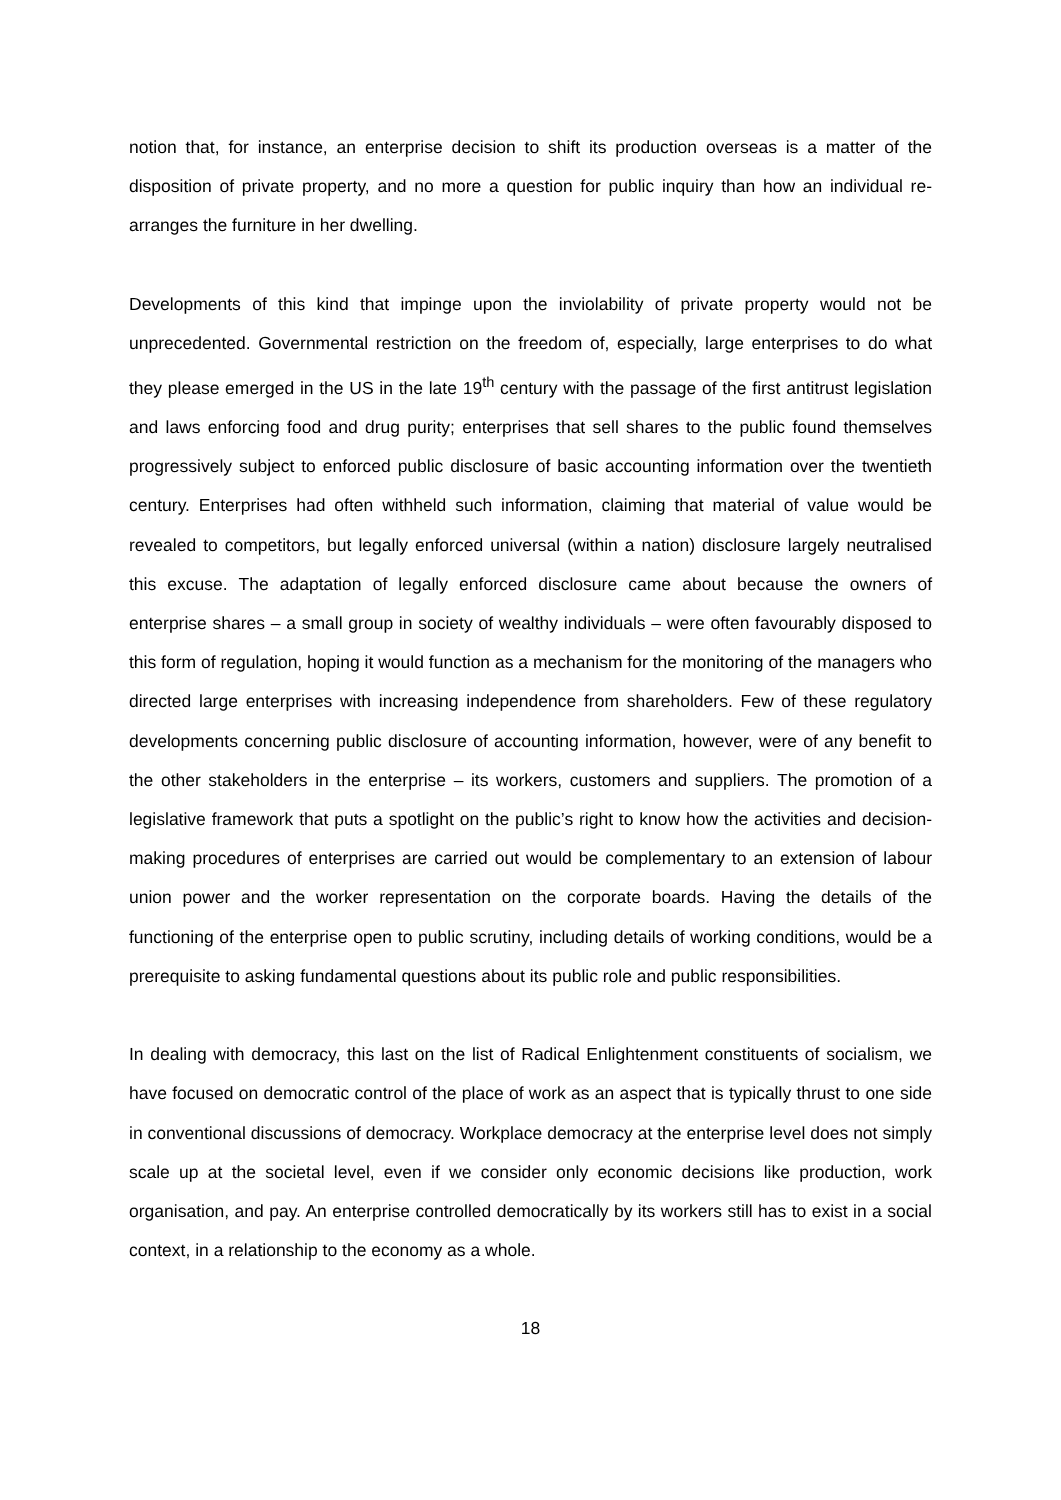notion that, for instance, an enterprise decision to shift its production overseas is a matter of the disposition of private property, and no more a question for public inquiry than how an individual re-arranges the furniture in her dwelling.
Developments of this kind that impinge upon the inviolability of private property would not be unprecedented. Governmental restriction on the freedom of, especially, large enterprises to do what they please emerged in the US in the late 19<sup>th</sup> century with the passage of the first antitrust legislation and laws enforcing food and drug purity; enterprises that sell shares to the public found themselves progressively subject to enforced public disclosure of basic accounting information over the twentieth century. Enterprises had often withheld such information, claiming that material of value would be revealed to competitors, but legally enforced universal (within a nation) disclosure largely neutralised this excuse. The adaptation of legally enforced disclosure came about because the owners of enterprise shares – a small group in society of wealthy individuals – were often favourably disposed to this form of regulation, hoping it would function as a mechanism for the monitoring of the managers who directed large enterprises with increasing independence from shareholders. Few of these regulatory developments concerning public disclosure of accounting information, however, were of any benefit to the other stakeholders in the enterprise – its workers, customers and suppliers. The promotion of a legislative framework that puts a spotlight on the public’s right to know how the activities and decision-making procedures of enterprises are carried out would be complementary to an extension of labour union power and the worker representation on the corporate boards. Having the details of the functioning of the enterprise open to public scrutiny, including details of working conditions, would be a prerequisite to asking fundamental questions about its public role and public responsibilities.
In dealing with democracy, this last on the list of Radical Enlightenment constituents of socialism, we have focused on democratic control of the place of work as an aspect that is typically thrust to one side in conventional discussions of democracy. Workplace democracy at the enterprise level does not simply scale up at the societal level, even if we consider only economic decisions like production, work organisation, and pay. An enterprise controlled democratically by its workers still has to exist in a social context, in a relationship to the economy as a whole.
18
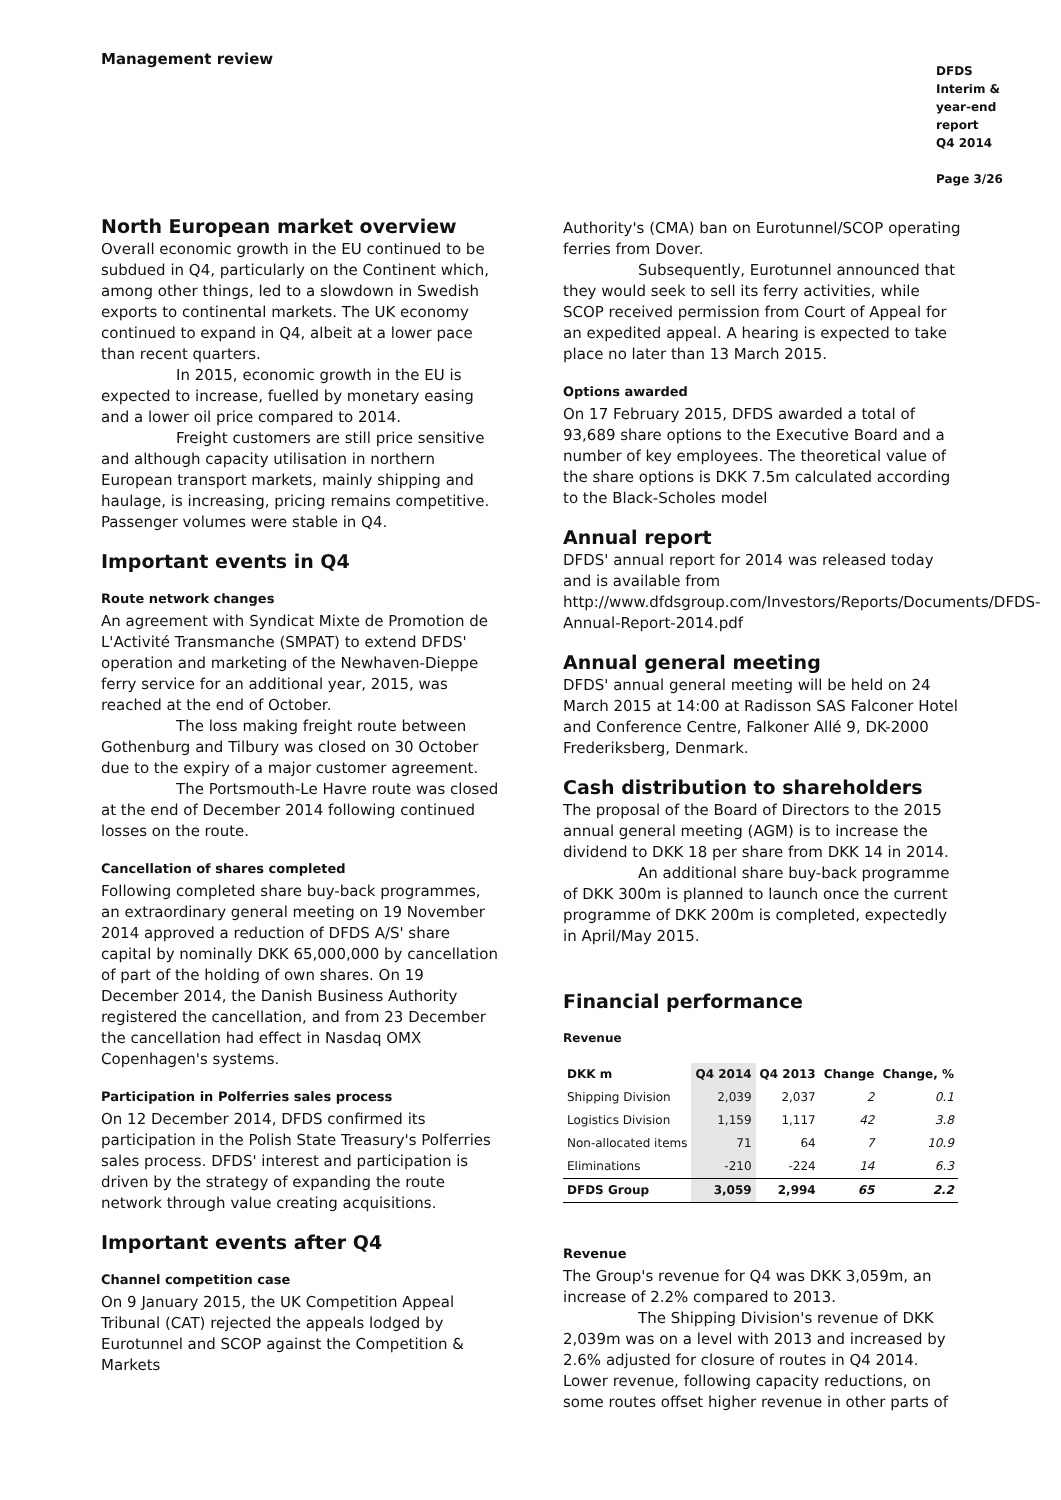Management review
DFDS
Interim & year-end report
Q4 2014
Page 3/26
North European market overview
Overall economic growth in the EU continued to be subdued in Q4, particularly on the Continent which, among other things, led to a slowdown in Swedish exports to continental markets. The UK economy continued to expand in Q4, albeit at a lower pace than recent quarters.
In 2015, economic growth in the EU is expected to increase, fuelled by monetary easing and a lower oil price compared to 2014.
Freight customers are still price sensitive and although capacity utilisation in northern European transport markets, mainly shipping and haulage, is increasing, pricing remains competitive. Passenger volumes were stable in Q4.
Important events in Q4
Route network changes
An agreement with Syndicat Mixte de Promotion de L'Activité Transmanche (SMPAT) to extend DFDS' operation and marketing of the Newhaven-Dieppe ferry service for an additional year, 2015, was reached at the end of October.
The loss making freight route between Gothenburg and Tilbury was closed on 30 October due to the expiry of a major customer agreement.
The Portsmouth-Le Havre route was closed at the end of December 2014 following continued losses on the route.
Cancellation of shares completed
Following completed share buy-back programmes, an extraordinary general meeting on 19 November 2014 approved a reduction of DFDS A/S' share capital by nominally DKK 65,000,000 by cancellation of part of the holding of own shares. On 19 December 2014, the Danish Business Authority registered the cancellation, and from 23 December the cancellation had effect in Nasdaq OMX Copenhagen's systems.
Participation in Polferries sales process
On 12 December 2014, DFDS confirmed its participation in the Polish State Treasury's Polferries sales process. DFDS' interest and participation is driven by the strategy of expanding the route network through value creating acquisitions.
Important events after Q4
Channel competition case
On 9 January 2015, the UK Competition Appeal Tribunal (CAT) rejected the appeals lodged by Eurotunnel and SCOP against the Competition & Markets
Authority's (CMA) ban on Eurotunnel/SCOP operating ferries from Dover.
Subsequently, Eurotunnel announced that they would seek to sell its ferry activities, while SCOP received permission from Court of Appeal for an expedited appeal. A hearing is expected to take place no later than 13 March 2015.
Options awarded
On 17 February 2015, DFDS awarded a total of 93,689 share options to the Executive Board and a number of key employees. The theoretical value of the share options is DKK 7.5m calculated according to the Black-Scholes model
Annual report
DFDS' annual report for 2014 was released today and is available from http://www.dfdsgroup.com/Investors/Reports/Documents/DFDS-Annual-Report-2014.pdf
Annual general meeting
DFDS' annual general meeting will be held on 24 March 2015 at 14:00 at Radisson SAS Falconer Hotel and Conference Centre, Falkoner Allé 9, DK-2000 Frederiksberg, Denmark.
Cash distribution to shareholders
The proposal of the Board of Directors to the 2015 annual general meeting (AGM) is to increase the dividend to DKK 18 per share from DKK 14 in 2014.
An additional share buy-back programme of DKK 300m is planned to launch once the current programme of DKK 200m is completed, expectedly in April/May 2015.
Financial performance
Revenue
| DKK m | Q4 2014 | Q4 2013 | Change | Change, % |
| --- | --- | --- | --- | --- |
| Shipping Division | 2,039 | 2,037 | 2 | 0.1 |
| Logistics Division | 1,159 | 1,117 | 42 | 3.8 |
| Non-allocated items | 71 | 64 | 7 | 10.9 |
| Eliminations | -210 | -224 | 14 | 6.3 |
| DFDS Group | 3,059 | 2,994 | 65 | 2.2 |
Revenue
The Group's revenue for Q4 was DKK 3,059m, an increase of 2.2% compared to 2013.
The Shipping Division's revenue of DKK 2,039m was on a level with 2013 and increased by 2.6% adjusted for closure of routes in Q4 2014. Lower revenue, following capacity reductions, on some routes offset higher revenue in other parts of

══════════════════════════════

» YOUR TASK:
Among the lines above, find those containing the word "December" and copy each.

» SOLUTION TO THIS TASK:
The Portsmouth-Le Havre route was closed at the end of December 2014 following continued losses on the route.
Following completed share buy-back programmes, an extraordinary general meeting on 19 November 2014 approved a reduction of DFDS A/S' share capital by nominally DKK 65,000,000 by cancellation of part of the holding of own shares. On 19 December 2014, the Danish Business Authority registered the cancellation, and from 23 December the cancellation had effect in Nasdaq OMX Copenhagen's systems.
On 12 December 2014, DFDS confirmed its participation in the Polish State Treasury's Polferries sales process. DFDS' interest and participation is driven by the strategy of expanding the route network through value creating acquisitions.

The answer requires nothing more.